--- TEXTO DO DOCUMENTO ---
* * * * * * * * *

Demonizar excessivamente Estaline é uma forma de atacar a União Soviética e a Rússia. A Rússia mudou radicalmente. Mas é claro que algo ainda permanece nas mentes, mas isso não significa que tenhamos de esquecer todos os horrores do estalinismo, os campos de concentração e a destruição de milhões de seus compatriotas."

Vladimir Putin . 2017

No vídeo em baixo, Neema Parvini coloca diversas reticências à historiografia oficial sobre Estaline, tendo como fundamento do seu revisionismo o trabalho publicado sobre esta matéria por Grover Furr, um professor formado na Ivy League e docente da Universidade de Monclair, especializado em literatura medieval e na Rússia estalinista.

* * * * * * * * *

--- ENTRADAS DE DADOS ---
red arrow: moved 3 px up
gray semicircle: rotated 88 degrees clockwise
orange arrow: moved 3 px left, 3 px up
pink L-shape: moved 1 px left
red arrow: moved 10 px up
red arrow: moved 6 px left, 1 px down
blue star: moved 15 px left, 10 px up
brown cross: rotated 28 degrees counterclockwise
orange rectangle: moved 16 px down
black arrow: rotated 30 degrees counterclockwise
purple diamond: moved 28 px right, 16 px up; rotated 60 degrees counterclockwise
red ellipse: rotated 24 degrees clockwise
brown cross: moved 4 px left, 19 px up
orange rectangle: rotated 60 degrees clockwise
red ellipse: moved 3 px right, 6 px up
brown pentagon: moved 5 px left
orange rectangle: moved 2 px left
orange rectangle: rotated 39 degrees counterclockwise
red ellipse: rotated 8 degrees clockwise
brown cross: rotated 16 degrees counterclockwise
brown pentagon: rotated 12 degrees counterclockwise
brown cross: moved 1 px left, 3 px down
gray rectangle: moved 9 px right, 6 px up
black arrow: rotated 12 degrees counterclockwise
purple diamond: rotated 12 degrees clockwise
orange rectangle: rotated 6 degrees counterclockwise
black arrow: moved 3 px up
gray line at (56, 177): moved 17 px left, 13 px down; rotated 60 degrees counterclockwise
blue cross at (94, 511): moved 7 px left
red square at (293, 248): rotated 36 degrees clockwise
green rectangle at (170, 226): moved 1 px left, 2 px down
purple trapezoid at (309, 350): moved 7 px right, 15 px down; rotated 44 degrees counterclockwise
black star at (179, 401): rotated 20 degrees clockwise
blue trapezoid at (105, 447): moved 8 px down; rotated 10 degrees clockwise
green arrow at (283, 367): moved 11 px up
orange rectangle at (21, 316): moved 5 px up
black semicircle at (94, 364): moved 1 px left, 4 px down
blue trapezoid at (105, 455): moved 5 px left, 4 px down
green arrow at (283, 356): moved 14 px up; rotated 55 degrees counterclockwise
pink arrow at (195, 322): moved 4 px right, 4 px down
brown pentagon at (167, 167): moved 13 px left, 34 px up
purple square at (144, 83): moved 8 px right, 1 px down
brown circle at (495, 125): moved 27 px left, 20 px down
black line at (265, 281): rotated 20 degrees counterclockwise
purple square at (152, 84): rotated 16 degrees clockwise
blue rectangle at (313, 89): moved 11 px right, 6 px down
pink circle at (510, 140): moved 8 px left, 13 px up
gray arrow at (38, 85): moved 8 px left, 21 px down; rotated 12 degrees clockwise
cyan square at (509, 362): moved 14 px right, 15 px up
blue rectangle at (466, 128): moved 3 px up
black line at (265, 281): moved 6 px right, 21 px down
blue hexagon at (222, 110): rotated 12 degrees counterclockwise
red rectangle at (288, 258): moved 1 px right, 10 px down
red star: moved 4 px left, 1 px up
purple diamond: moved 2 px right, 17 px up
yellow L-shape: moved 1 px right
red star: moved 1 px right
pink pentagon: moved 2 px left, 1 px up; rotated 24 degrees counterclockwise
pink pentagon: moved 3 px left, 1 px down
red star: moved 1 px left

* * * * * * * * *

--- TAREFAS OBRIGATÓRIAS ---
(a) No texto do documento, reescreva o trecho que vai de "Demonizar excessivamente Estaline" até "na Rússia estalinista.", substituindo "Estaline" por "Stalin".
(b) Responda às perguntas seguintes com base no texto do documento:
(i) Em que ano está datada a citação de Vladimir Putin?
(ii) Em que universidade Grover Furr é docente?
(iii) Segundo a citação, o que é demonizar excessivamente Estaline?

--- RESPOSTAS DADAS ---
(a)
Demonizar excessivamente Stalin é uma forma de atacar a União Soviética e a Rússia. A Rússia mudou radicalmente. Mas é claro que algo ainda permanece nas mentes, mas isso não significa que tenhamos de esquecer todos os horrores do estalinismo, os campos de concentração e a destruição de milhões de seus compatriotas."

Vladimir Putin . 2017

No vídeo em baixo, Neema Parvini coloca diversas reticências à historiografia oficial sobre Stalin, tendo como fundamento do seu revisionismo o trabalho publicado sobre esta matéria por Grover Furr, um professor formado na Ivy League e docente da Universidade de Monclair, especializado em literatura medieval e na Rússia estalinista.

(b)
(i) 2017.
(ii) Na Universidade de Monclair.
(iii) Uma forma de atacar a União Soviética e a Rússia.